Work instruction — Present the data below as a JSON list of strings, with one string per line and blank lines omitted. Leave the pictures out.

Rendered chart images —

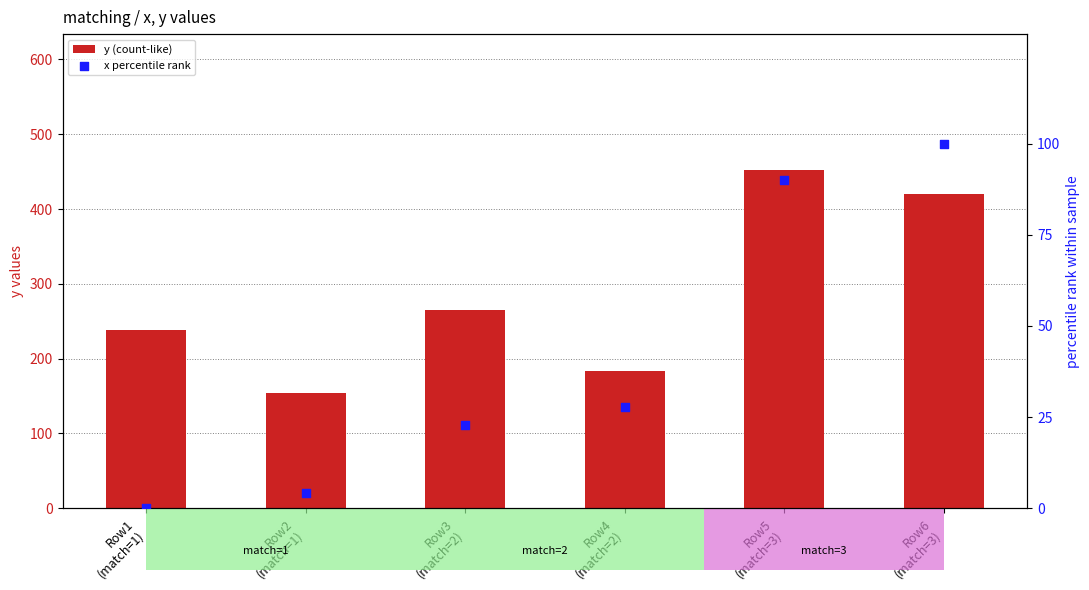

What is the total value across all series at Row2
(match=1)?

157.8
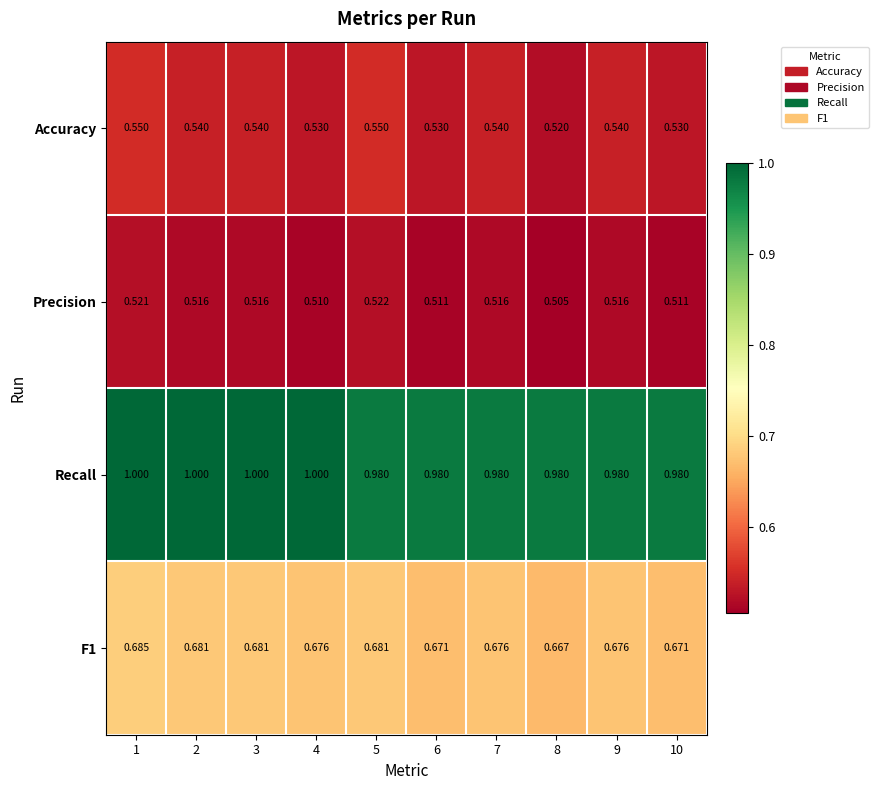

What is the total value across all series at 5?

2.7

Task answer —
[
  "What is the total value across all series at Row2",
  "(match=1)?",
  "157.8",
  "What is the total value across all series at 5?",
  "2.7"
]